Al mismo tiempo, la compañía de Shakespeare actuaba regularmente en la corte de Jacobo I. Eran los imitadores de la lista de Hutchinson de ‘bawds, mimics and catamites’, y sus obras estaban en parte concebidas para atraer al propio Jacobo, que estaría observando, sentado al lado de su actual favorito. No es en absoluto improbable que a veces llegara un mensaje codificado, que el amor gay se atreviera a pronunciar su nombre, aunque sólo fuera en el marco seguramente distante de la antigua Roma o Verona o Venecia, lugares asociados en la mente jacobea con la práctica de la sodomía.
Esto nos lleva de nuevo a los sonetos, y a las circunstancias en que fueron escritos. Aquí vale la pena recordar que casi todos los estudiosos que creen en la existencia de la Bella Juventud están de acuerdo en que era el mecenas de Shakespeare. Esto es importante porque estos poemas fueron escritos a (y para) un señor que tenía un poder considerable sobre Shakespeare, y podría haber sido en ese momento su única fuente de dinero. Podemos suponer que el hombre al que se dirigían formaba parte del mencionado público de la poesía gay, y estaba específicamente abierto a los versos coquetos de un hombre mayor. De lo contrario, no habría sido receptivo a versos como ‘Un rostro de mujer con la propia mano de la naturaleza pintada,/Tú eres la maestra de mi pasión…’

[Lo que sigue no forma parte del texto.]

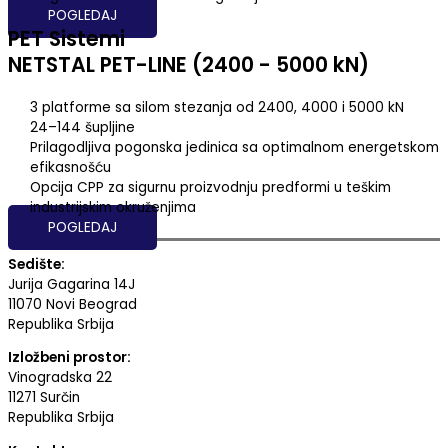
POGLEDAJ
PET Sistemi
NETSTAL PET-LINE (2400 - 5000 kN)
3 platforme sa silom stezanja od 2400, 4000 i 5000 kN
24–144 šupljine
Prilagodljiva pogonska jedinica sa optimalnom energetskom
efikasnošću
Opcija CPP za sigurnu proizvodnju predformi u teškim
industrijskim okruženjima
POGLEDAJ
Sedište:
Jurija Gagarina 14J
11070 Novi Beograd
Republika Srbija
Izložbeni prostor:
Vinogradska 22
11271 Surčin
Republika Srbija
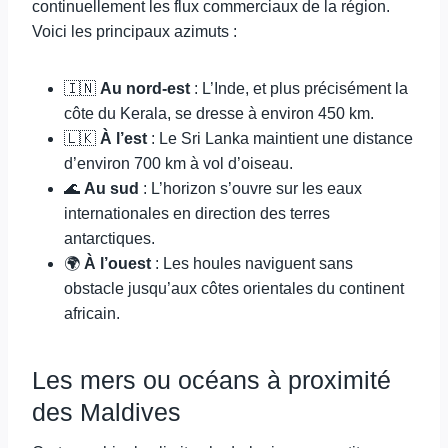
continuellement les flux commerciaux de la région.
Voici les principaux azimuts :
🇮🇳
Au nord-est
: L’Inde, et plus précisément la
côte du Kerala, se dresse à environ 450 km.
🇱🇰
À l’est
: Le Sri Lanka maintient une distance
d’environ 700 km à vol d’oiseau.
🌊
Au sud
: L’horizon s’ouvre sur les eaux
internationales en direction des terres
antarctiques.
🌍
À l’ouest
: Les houles naviguent sans
obstacle jusqu’aux côtes orientales du continent
africain.
Les mers ou océans à proximité
des Maldives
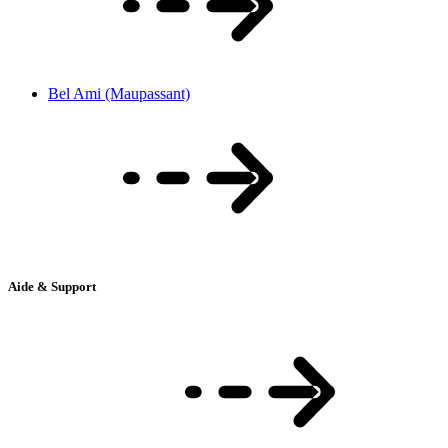
Bel Ami (Maupassant)
Aide & Support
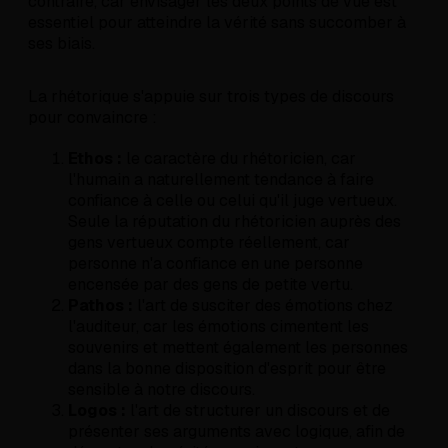
contraire, car envisager les deux points de vue est
essentiel pour atteindre la vérité sans succomber à
ses biais.
La rhétorique s'appuie sur trois types de discours
pour convaincre :
Ethos :
le caractère du rhétoricien, car
l'humain a naturellement tendance à faire
confiance à celle ou celui qu'il juge vertueux.
Seule la réputation du rhétoricien auprès des
gens vertueux compte réellement, car
personne n'a confiance en une personne
encensée par des gens de petite vertu.
Pathos :
l'art de susciter des émotions chez
l'auditeur, car les émotions cimentent les
souvenirs et mettent également les personnes
dans la bonne disposition d'esprit pour être
sensible à notre discours.
Logos :
l'art de structurer un discours et de
présenter ses arguments avec logique, afin de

Así que para aquellos que quieren negar la homosexualidad de Shakespeare, hay un último resquicio. Los sonetos no son diarios: incluso si fueron escritos a una verdadera Fair Youth, no se puede suponer que estos poemas sean una descripción fiel de los sentimientos privados de Shakespeare. Podrían ser obras convencionales de adulación a un hombre cuya homosexualidad Shakespeare comprendía pero no compartía. Este tipo de amores fingidos a un superior -cuando ese superior era una mujer- era normal en el siglo XVI. Los jóvenes cortesanos siguieron fingiendo un anhelo erótico por la reina Isabel hasta bien entrada su vejez.
Sin embargo, la explicación más sencilla, la que mejor obedece al principio de la navaja de Occam, es que tanto Shakespeare como la Bella Joven eran homosexuales o bisexuales, en el marco de una sociedad de sexualidad fluida en la que tales distinciones marcaban menos la diferencia que en la actualidad. Esto explicaría por qué la idea de un ciclo de sonetos de este tipo se le ocurrió a Shakespeare, cuando no se le ocurrió a otros mil poetas, y también cómo pudo realizarla tan plenamente. Al fin y al cabo, no se trata de versos tímidos y regodeantes sobre bonitos pastores romanos, sino de poemas intensos, reflexivos y personales escritos a una persona real que Shakespeare conocía. Y aunque nunca podamos estar seguros de si Shakespeare estaba realmente enamorado de este hombre en particular, y mucho menos de si ese amor se consumó, sabemos que los sonetos tratan el amor gay como algo puro y real y absolutamente serio. Sabemos que, ya en la década de 1590, Shakespeare y al menos parte de su círculo podían ver que el amor es amor.